Miss Andrews said she was grateful to members of staff for spotting the signs that something was wrong with her daughter.

She added she wanted to take this opportunity to raise awareness about type 1 diabetes and the symptoms. 

"If the staff had not realised Phoebe was having an episode this could have been very serious and even potentially fatal.

"I just want to say a massive thank you to Maria List - she is one of life's lovely people.

"I gave her some flowers as a thanks for all her help.

"I even asked to pay for the food that Phoebe had eaten but they weren't having any of it and it was all free of charge."

A spokesperson for Starbucks said: “We would like to commend Maria and all partners (employees) at our Beccles store who ensured that Phoebe was supported throughout this difficult incident, and on behalf of the team, we would like to wish Phoebe a safe and speedy recovery.

"We take great pride in providing a warm and welcoming environment for everyone in our stores and we recognise the continued work hard from all our partners to ensure every customer feels fully supported throughout their Starbucks Experience.”

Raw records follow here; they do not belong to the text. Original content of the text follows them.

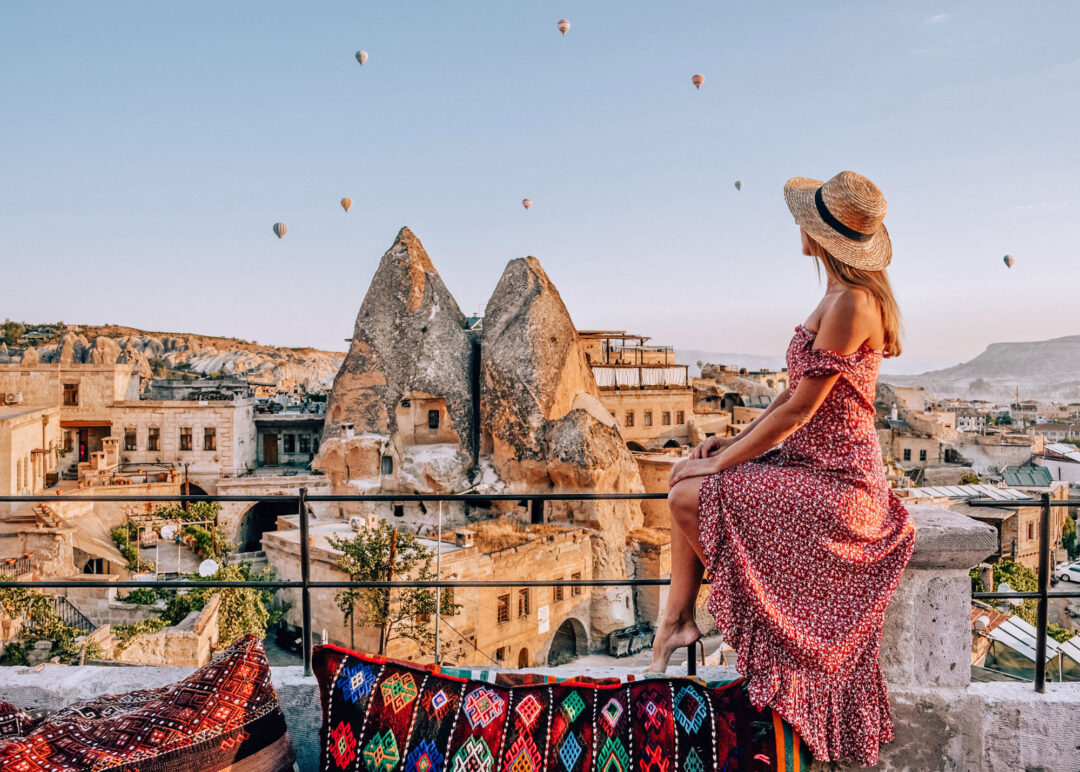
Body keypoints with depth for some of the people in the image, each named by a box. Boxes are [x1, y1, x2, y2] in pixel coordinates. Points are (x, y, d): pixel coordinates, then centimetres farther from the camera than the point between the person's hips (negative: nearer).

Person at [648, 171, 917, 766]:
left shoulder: (852, 301, -21)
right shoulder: (843, 295, 10)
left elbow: (799, 409, -22)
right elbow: (798, 392, 13)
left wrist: (722, 463, -14)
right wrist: (735, 441, 6)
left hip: (833, 482, -10)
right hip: (809, 465, 10)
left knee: (689, 497, -16)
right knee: (685, 476, 3)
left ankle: (680, 619, 11)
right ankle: (675, 621, 9)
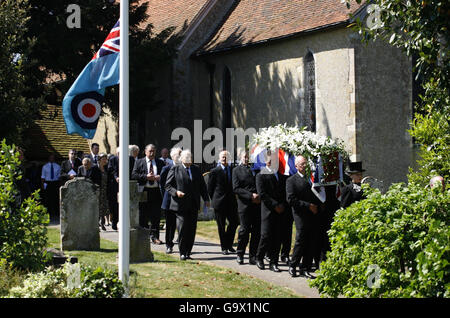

How to spot someone having a hypo episode

According to the NHS, signs to look out for when someone is having a hypo episode include:

  • sweating
  • feeling tired
  • dizziness
  • feeling hungry
  • tingling lips
  • feeling shaky or trembling
  • a fast or pounding heartbeat (palpitations)
  • becoming easily irritated, tearful, anxious or moody
  • turning pale

If a low blood sugar level is not treated, other symptoms to look out for in people can include:

  • weakness
  • blurred vision
  • confusion or difficulty concentrating
  • unusual behaviour, slurred speech or clumsiness (like being drunk)
  • feeling sleepy
  • seizures or fits
  • collapsing or passing out

A low blood sugar level, or hypo, can also happen while people are sleeping. This may cause them to wake up during the night or cause headaches, tiredness or damp sheets (from sweat) in the morning.

If people see someone having a hypo attack the advice is to feed them sugary food or drinks if they are still conscious and wait 10 minutes for their blood sugar levels to return to normal.

If the person who is having a hypo attack has lost consciousness then call 999 and ask for an ambulance.